One of the easiest ways to become crunchy, aside from the normal baby-related entry-points (cloth diapers, wooden toys, baby wearing) is to simply just start making something yourself. Making something yourself is called DIY or ‘Do It Yourself’.
DIY is all about taking back control from The Man. The Man who makes everything we’ll ever need for us so that we can buy it from him (and usually pay for said stuff with money that we made working for him). It’s a closed system.
The Man knows what he’s doing.
This is why being a little bit crunchy puts you on the no-fly list. You’re learning self-reliance. Self-reliance is frowned upon by large corporations.

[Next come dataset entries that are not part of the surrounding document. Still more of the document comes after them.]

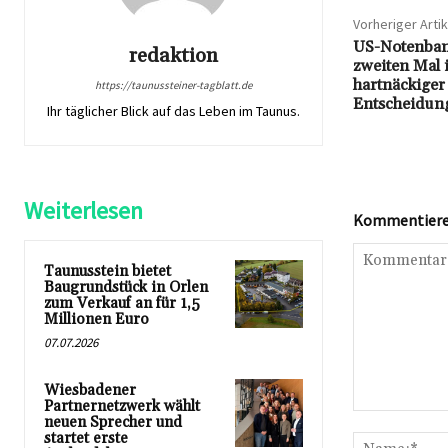
Vorheriger Artik
US-Notenbank
redaktion
zweiten Mal 
hartnäckiger
https://taunussteiner-tagblatt.de
Entscheidun
Ihr täglicher Blick auf das Leben im Taunus.
Weiterlesen
Kommentieren
Taunusstein bietet
Baugrundstück in Orlen
zum Verkauf an für 1,5
Millionen Euro
07.07.2026
Wiesbadener
Partnernetzwerk wählt
Kommentar:
neuen Sprecher und
startet erste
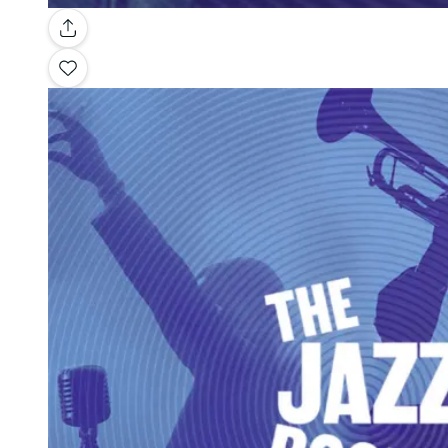
Galerie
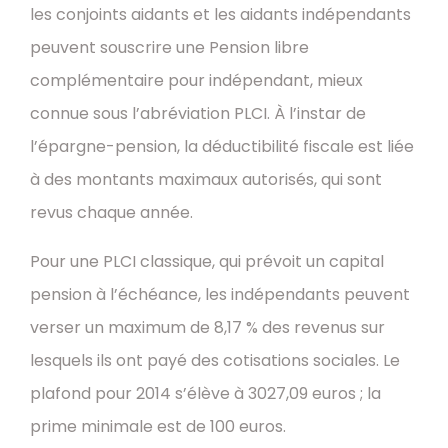
les conjoints aidants et les aidants indépendants
peuvent souscrire une Pension libre
complémentaire pour indépendant, mieux
connue sous l’abréviation PLCI. À l’instar de
l’épargne-pension, la déductibilité fiscale est liée
à des montants maximaux autorisés, qui sont
revus chaque année.
Pour une PLCI classique, qui prévoit un capital
pension à l’échéance, les indépendants peuvent
verser un maximum de 8,17 % des revenus sur
lesquels ils ont payé des cotisations sociales. Le
plafond pour 2014 s’élève à 3027,09 euros ; la
prime minimale est de 100 euros.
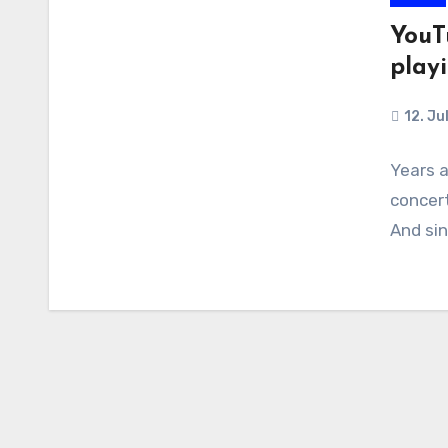
YouT
play
12. Ju
Years a
concert
And sin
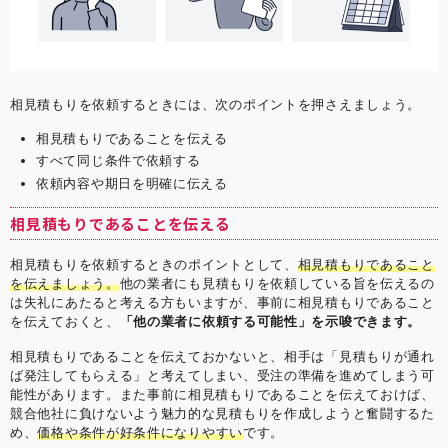
相見積もりを依頼するときには、次のポイントを押さえましょう。
相見積もりであることを伝える
すべて同じ条件で依頼する
依頼内容や期日を明確に伝える
相見積もりであることを伝える
相見積もりを依頼するときのポイントとして、
相見積もりであること
を伝えましょう。
他の業者にも見積もりを依頼している旨を伝えるの
は失礼にあたると考える方もいますが、事前に相見積もりであること
を伝えておくと、
「他の業者に依頼する可能性」を示唆できます。
相見積もりであることを伝えておかないと、相手は「見積もりが通れ
ば発注してもらえる」と考えてしまい、受注の準備を進めてしまう可
能性があります。また事前に相見積もりであることを伝えておけば、
競合他社に負けないよう魅力的な見積もりを作成しようと奮闘するた
め、
価格や条件が好条件になりやすい
です。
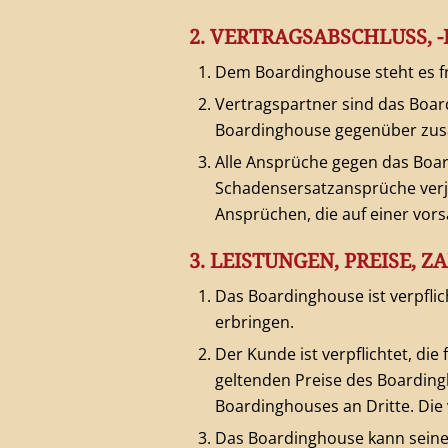
2. VERTRAGSABSCHLUSS, 
Dem Boardinghouse steht es fr
Vertragspartner sind das Board
Boardinghouse gegenüber zu
Alle Ansprüche gegen das Boar
Schadensersatzansprüche verjä
Ansprüchen, die auf einer vor
3. LEISTUNGEN, PREISE,
Das Boardinghouse ist verpfli
erbringen.
Der Kunde ist verpflichtet, d
geltenden Preise des Boarding
Boardinghouses an Dritte. Die 
Das Boardinghouse kann seine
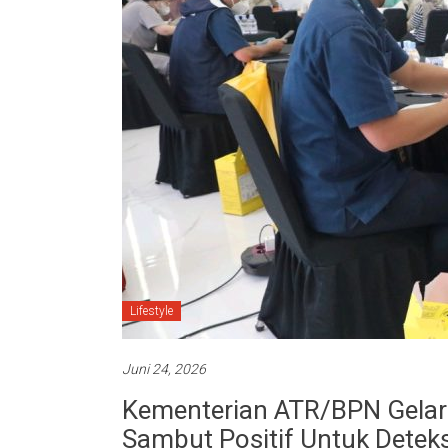
Lifestyle
Juni 24, 2026
Kementerian ATR/BPN Gelar 
Sambut Positif Untuk Deteks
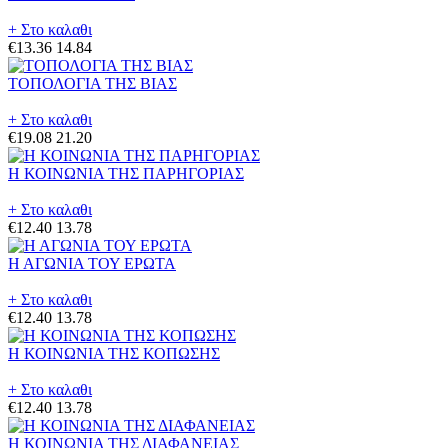
+ Στο καλαθι
€13.36
14.84
ΤΟΠΟΛΟΓΙΑ ΤΗΣ ΒΙΑΣ
+ Στο καλαθι
€19.08
21.20
Η ΚΟΙΝΩΝΙΑ ΤΗΣ ΠΑΡΗΓΟΡΙΑΣ
+ Στο καλαθι
€12.40
13.78
Η ΑΓΩΝΙΑ ΤΟΥ ΕΡΩΤΑ
+ Στο καλαθι
€12.40
13.78
Η ΚΟΙΝΩΝΙΑ ΤΗΣ ΚΟΠΩΣΗΣ
+ Στο καλαθι
€12.40
13.78
Η ΚΟΙΝΩΝΙΑ ΤΗΣ ΔΙΑΦΑΝΕΙΑΣ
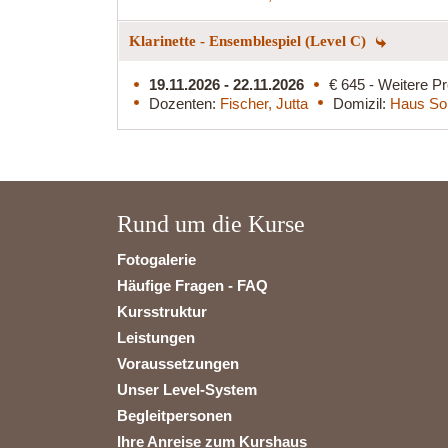
Klarinette - Ensemblespiel (Level C)
19.11.2026 - 22.11.2026
€ 645 - Weitere Pr
Dozenten:
Fischer, Jutta
Domizil:
Haus So
Rund um die Kurse
Fotogalerie
Häufige Fragen - FAQ
Kursstruktur
Leistungen
Voraussetzungen
Unser Level-System
Begleitpersonen
Ihre Anreise zum Kurshaus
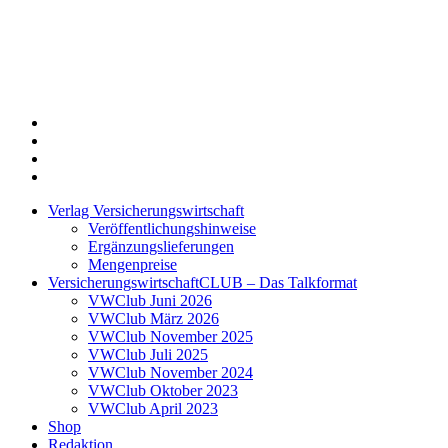
Twitter
Xing
LinkedIn
Login
Verlag Versicherungswirtschaft
Veröffentlichungshinweise
Ergänzungslieferungen
Mengenpreise
VersicherungswirtschaftCLUB – Das Talkformat
VWClub Juni 2026
VWClub März 2026
VWClub November 2025
VWClub Juli 2025
VWClub November 2024
VWClub Oktober 2023
VWClub April 2023
Shop
Redaktion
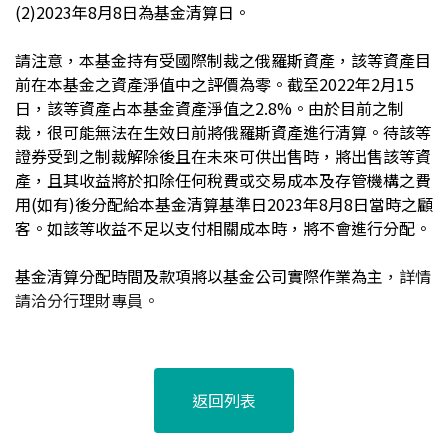
(2)2023
年8月8日為基金清算日。
請注意，本基金持有受國際制裁之俄羅斯資產，該等資產目
前在本基金之資產淨值中之評價為零。截至2022年2月15
日，該等資產占本基金資產淨值之2.8%。由於目前之制
裁，很可能無法在生效日前將俄羅斯資產進行清算。待該等
證券受到之制裁解除後且在未來可供出售時，將出售該等資
產，且其收益將於扣除任何稅費或交易成本及存管機構之費
用(如有)後分配給本基金清算基準日2023年8月8日當時之顧
客。如該等收益不足以支付相關成本時，將不會進行分配。
基金清算分配時間及款項將以基金公司實際作業為主
，詳情
請洽分行理財專員。
返回列表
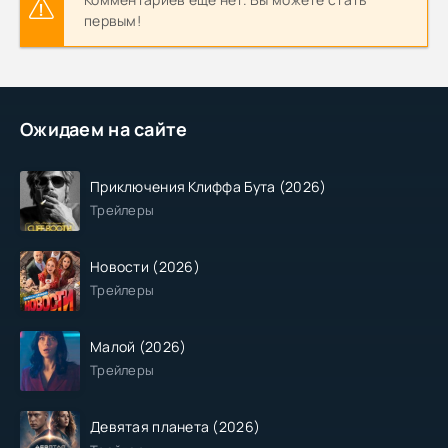
первым!
Ожидаем на сайте
Приключения Клиффа Бута (2026)
Трейлеры
Новости (2026)
Трейлеры
Малой (2026)
Трейлеры
Девятая планета (2026)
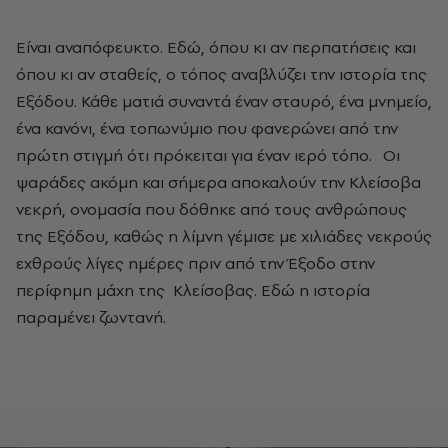
Είναι αναπόφευκτο. Εδώ, όπου κι αν περπατήσεις και
όπου κι αν σταθείς, ο τόπος αναβλύζει την ιστορία της
Εξόδου. Κάθε ματιά συναντά έναν σταυρό, ένα μνημείο,
ένα κανόνι, ένα τοπωνύμιο που φανερώνει από την
πρώτη στιγμή ότι πρόκειται για έναν ιερό τόπο. Οι
ψαράδες ακόμη και σήμερα αποκαλούν την Κλείσοβα
νεκρή, ονομασία που δόθηκε από τους ανθρώπους
της Εξόδου, καθώς η λίμνη γέμισε με χιλιάδες νεκρούς
εχθρούς λίγες ημέρες πριν από την Έξοδο στην
περίφημη μάχη της Κλείσοβας. Εδώ η ιστορία
παραμένει ζωντανή.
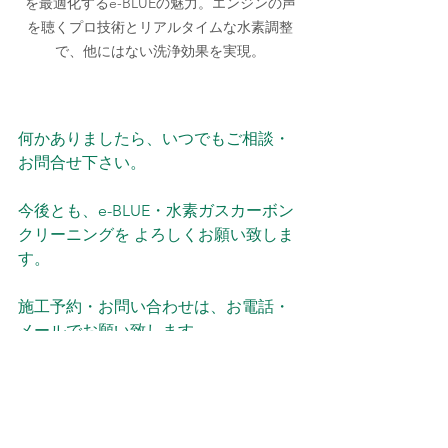
を最適化するe-BLUEの魅力。エンジンの声
を聴くプロ技術とリアルタイムな水素調整
で、他にはない洗浄効果を実現。
何かありましたら、いつでもご相談・
お問合せ下さい。
今後とも、e-BLUE・水素ガスカーボン
クリーニングを よろしくお願い致しま
す。
施工予約・お問い合わせは、お電話・
メールでお願い致します。
メールは、確認次第返信を入れますの
でお待ち下さい。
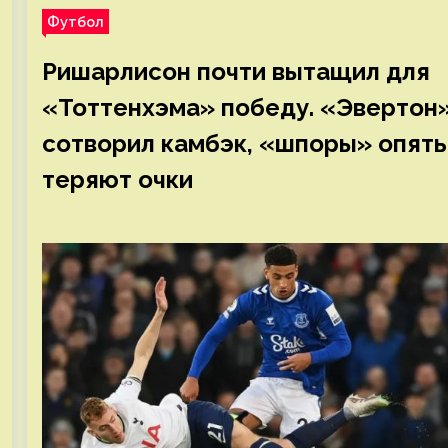
Футбол
Ришарлисон почти вытащил для
«Тоттенхэма» победу. «Эвертон
сотворил камбэк, «шпоры» опять
теряют очки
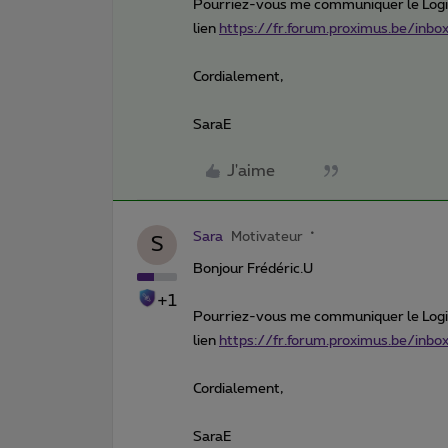
Pourriez-vous me communiquer le Login
lien
https://fr.forum.proximus.be/inb
Cordialement,
SaraE
J'aime
Sara
Motivateur
S
Bonjour Frédéric.U
+1
Pourriez-vous me communiquer le Login
lien
https://fr.forum.proximus.be/inb
Cordialement,
SaraE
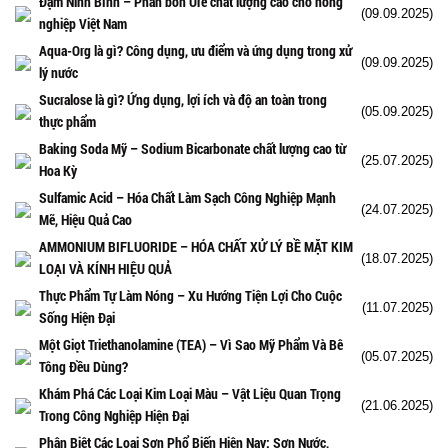
Đạm Ninh Bình – Phân bón Ure chất lượng cao cho nông
(09.09.2025)
nghiệp Việt Nam
Aqua-Org là gì? Công dụng, ưu điểm và ứng dụng trong xử
(09.09.2025)
lý nước
Sucralose là gì? Ứng dụng, lợi ích và độ an toàn trong
(05.09.2025)
thực phẩm
Baking Soda Mỹ – Sodium Bicarbonate chất lượng cao từ
(25.07.2025)
Hoa Kỳ
Sulfamic Acid – Hóa Chất Làm Sạch Công Nghiệp Mạnh
(24.07.2025)
Mẽ, Hiệu Quả Cao
AMMONIUM BIFLUORIDE – HÓA CHẤT XỬ LÝ BỀ MẶT KIM
(18.07.2025)
LOẠI VÀ KÍNH HIỆU QUẢ
Thực Phẩm Tự Làm Nóng – Xu Hướng Tiện Lợi Cho Cuộc
(11.07.2025)
Sống Hiện Đại
Một Giọt Triethanolamine (TEA) – Vì Sao Mỹ Phẩm Và Bê
(05.07.2025)
Tông Đều Dùng?
Khám Phá Các Loại Kim Loại Màu – Vật Liệu Quan Trọng
(21.06.2025)
Trong Công Nghiệp Hiện Đại
Phân Biệt Các Loại Sơn Phổ Biến Hiện Nay: Sơn Nước,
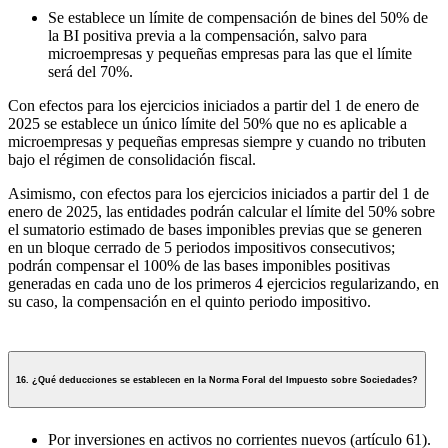
Se establece un límite de compensación de bines del 50% de
la BI positiva previa a la compensación, salvo para
microempresas y pequeñas empresas para las que el límite
será del 70%.
Con efectos para los ejercicios iniciados a partir del 1 de enero de
2025 se establece un único límite del 50% que no es aplicable a
microempresas y pequeñas empresas siempre y cuando no tributen
bajo el régimen de consolidación fiscal.
Asimismo, con efectos para los ejercicios iniciados a partir del 1 de
enero de 2025, las entidades podrán calcular el límite del 50% sobre
el sumatorio estimado de bases imponibles previas que se generen
en un bloque cerrado de 5 periodos impositivos consecutivos;
podrán compensar el 100% de las bases imponibles positivas
generadas en cada uno de los primeros 4 ejercicios regularizando, en
su caso, la compensación en el quinto periodo impositivo.
16. ¿Qué deducciones se establecen en la Norma Foral del Impuesto sobre Sociedades?
Por inversiones en activos no corrientes nuevos (artículo 61).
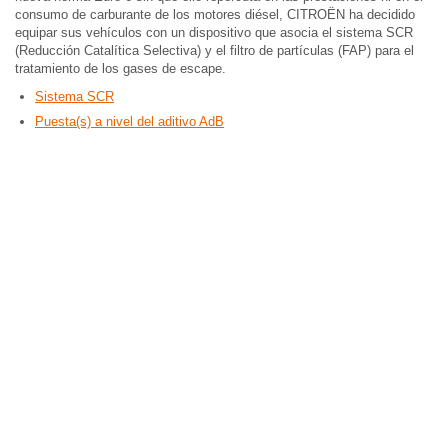
consumo de carburante de los motores diésel, CITROËN ha decidido
equipar sus vehículos con un dispositivo que asocia el sistema SCR
(Reducción Catalítica Selectiva) y el filtro de partículas (FAP) para el
tratamiento de los gases de escape.
Sistema SCR
Puesta(s) a nivel del aditivo AdB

YOU: “What? DIY? I’ve never heard of this.”
YOU: “No seriously, I live in a cave in the desert with no WiFi.”
ME: “Well you could be hot-spotting off your cell recep-”
YOU: “No! No cell reception, no hotspot, no Internet.”
ME: “Then how are you reading this right now?”
YOU: (guilty face)
ME: “Exactly, you did know about DIY, but instead you are lazy and choosing HODI (Have Others Do It).”
Don’t worry, that’s normal. Most people don’t make stuff. Making beds doesn’t count, nor does helping your kid with their crafting homework. And don’t say you ‘made’ a webpage because that’s digital, and signing up for a square space or bluehost doesn’t count for anything. MAYBE if you coded the website yourself from a blank text editor page, then YES, let’s say you MADE something. But that doesn’t make you crunchy.
That makes you a nerd.
No, you have to make something real, in the real world, yourself. Women commonly tackle such projects as knitting, baking, churning butter. Even preparing a home-cooked meal from scratch makes you stand out these days as a beacon of crunchiness.
And there are now so many Manly DIY options for husbands to try, like making your own wooden toys and furniture (don’t judge the skill-level, plunger handles are a cornerstone of civilized society) or even your own beer! Yes, now we get down to the subject at hand.
Beer-making has really taken off. You can buy whole kits to do it at home, even pre-made mixes of ingredients that mimic your favorite microbrew (just to help you learn before you start making up your own genius creations).
On a visit back to Oregon, a friend of mine had me try an IPA he had brewed; it was really good. He then walked me through the entire process in his garage: five gallon buckets, rubber hoses, some kind of measuring thing, temperatures, time-tables, bottling, recipe cycles, cold storage, calendaring flavors…
Let’s just say that by the time I got through it all, I felt like I needed another beer. Which brings me to my personal conclusion:
Some stuff is just better off being made by other people.
Even if “other people” means “The Man.”